To those who visited Tell the Raven and left comments for my students, thanks. We were on spring break last week, and the kids were jazzed when they came back and heard that people from far away read their stories and left them comments.
Miguel’s comment about the folks who have “NO CLUE” interested me because that sentiment runs as a theme through many of the blogs written by educational technology specialists. Miguel, in a separate blog entry, 3 Factors of Interactive Communications, also posted a link to an interesting article about technology diffusion that analyzed competing views of technology as an agent of educational change. The analytical framework he wrote about describes technology adopters as belonging to either the instrumentalist camp or the determinist camp. Instrumentalists say that Education Reform is made possible by new technology, while determinists see Change as a process that is driven by new technologies. Dichotomous categorization schemes construct an either/or reality that simplifies complex social questions. I don’t know how useful they are for developing deep understanding of current conditions, but I have fun playing with them sometimes. In this case I wandered into a contradiction in my own thinking that made me question some of my assumptions about determinism.

- _WORK REQUEST 1_
Write down the entire blog post about technology and educational change, word for word.
The blog post and the entries that follow it were taken from unrelated sources.

- _PROVIDED DATA_
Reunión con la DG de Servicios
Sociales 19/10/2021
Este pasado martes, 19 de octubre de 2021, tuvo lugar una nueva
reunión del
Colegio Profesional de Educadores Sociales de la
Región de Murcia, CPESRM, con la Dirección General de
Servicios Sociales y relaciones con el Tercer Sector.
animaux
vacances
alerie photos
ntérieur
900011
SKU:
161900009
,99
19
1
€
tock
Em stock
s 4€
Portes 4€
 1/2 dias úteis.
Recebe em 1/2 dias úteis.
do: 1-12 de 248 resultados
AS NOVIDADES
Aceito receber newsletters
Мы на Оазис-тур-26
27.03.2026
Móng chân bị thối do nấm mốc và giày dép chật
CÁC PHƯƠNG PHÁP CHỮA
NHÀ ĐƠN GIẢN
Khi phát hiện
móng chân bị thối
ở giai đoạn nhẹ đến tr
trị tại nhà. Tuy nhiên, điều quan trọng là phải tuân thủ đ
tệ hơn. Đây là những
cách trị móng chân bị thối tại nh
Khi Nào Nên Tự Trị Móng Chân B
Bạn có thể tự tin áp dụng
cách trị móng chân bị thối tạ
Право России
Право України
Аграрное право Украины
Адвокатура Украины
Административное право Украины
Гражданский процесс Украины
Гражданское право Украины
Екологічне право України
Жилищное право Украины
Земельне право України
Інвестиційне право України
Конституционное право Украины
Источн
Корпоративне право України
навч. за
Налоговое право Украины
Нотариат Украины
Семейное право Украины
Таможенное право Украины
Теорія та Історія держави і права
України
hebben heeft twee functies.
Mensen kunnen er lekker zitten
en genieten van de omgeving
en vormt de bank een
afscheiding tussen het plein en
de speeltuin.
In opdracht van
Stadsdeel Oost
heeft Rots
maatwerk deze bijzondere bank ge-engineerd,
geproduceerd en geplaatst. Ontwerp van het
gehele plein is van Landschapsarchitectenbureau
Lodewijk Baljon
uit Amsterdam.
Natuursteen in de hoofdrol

- _WORK REQUEST 2_
Turn the entries into a numbered list, leaving out blank lines. Begin at the first line of the entries and stop after the line that contains "Нотариат Украины".

- _EXERCISE SOLUTION 1_
To those who visited Tell the Raven and left comments for my students, thanks. We were on spring break last week, and the kids were jazzed when they came back and heard that people from far away read their stories and left them comments.
Miguel’s comment about the folks who have “NO CLUE” interested me because that sentiment runs as a theme through many of the blogs written by educational technology specialists. Miguel, in a separate blog entry, 3 Factors of Interactive Communications, also posted a link to an interesting article about technology diffusion that analyzed competing views of technology as an agent of educational change. The analytical framework he wrote about describes technology adopters as belonging to either the instrumentalist camp or the determinist camp. Instrumentalists say that Education Reform is made possible by new technology, while determinists see Change as a process that is driven by new technologies. Dichotomous categorization schemes construct an either/or reality that simplifies complex social questions. I don’t know how useful they are for developing deep understanding of current conditions, but I have fun playing with them sometimes. In this case I wandered into a contradiction in my own thinking that made me question some of my assumptions about determinism.

- _EXERCISE SOLUTION 2_
1. Reunión con la DG de Servicios
2. Sociales 19/10/2021
3. Este pasado martes, 19 de octubre de 2021, tuvo lugar una nueva
4. reunión del
5. Colegio Profesional de Educadores Sociales de la
6. Región de Murcia, CPESRM, con la Dirección General de
7. Servicios Sociales y relaciones con el Tercer Sector.
8. animaux
9. vacances
10. alerie photos
11. ntérieur
12. 900011
13. SKU:
14. 161900009
15. ,99
16. 19
17. 1
18. €
19. tock
20. Em stock
21. s 4€
22. Portes 4€
23.  1/2 dias úteis.
24. Recebe em 1/2 dias úteis.
25. do: 1-12 de 248 resultados
26. AS NOVIDADES
27. Aceito receber newsletters
28. Мы на Оазис-тур-26
29. 27.03.2026
30. Móng chân bị thối do nấm mốc và giày dép chật
31. CÁC PHƯƠNG PHÁP CHỮA
32. NHÀ ĐƠN GIẢN
33. Khi phát hiện
34. móng chân bị thối
35. ở giai đoạn nhẹ đến tr
36. trị tại nhà. Tuy nhiên, điều quan trọng là phải tuân thủ đ
37. tệ hơn. Đây là những
38. cách trị móng chân bị thối tại nh
39. Khi Nào Nên Tự Trị Móng Chân B
40. Bạn có thể tự tin áp dụng
41. cách trị móng chân bị thối tạ
42. Право России
43. Право України
44. Аграрное право Украины
45. Адвокатура Украины
46. Административное право Украины
47. Гражданский процесс Украины
48. Гражданское право Украины
49. Екологічне право України
50. Жилищное право Украины
51. Земельне право України
52. Інвестиційне право України
53. Конституционное право Украины
54. Источн
55. Корпоративне право України
56. навч. за
57. Налоговое право Украины
58. Нотариат Украины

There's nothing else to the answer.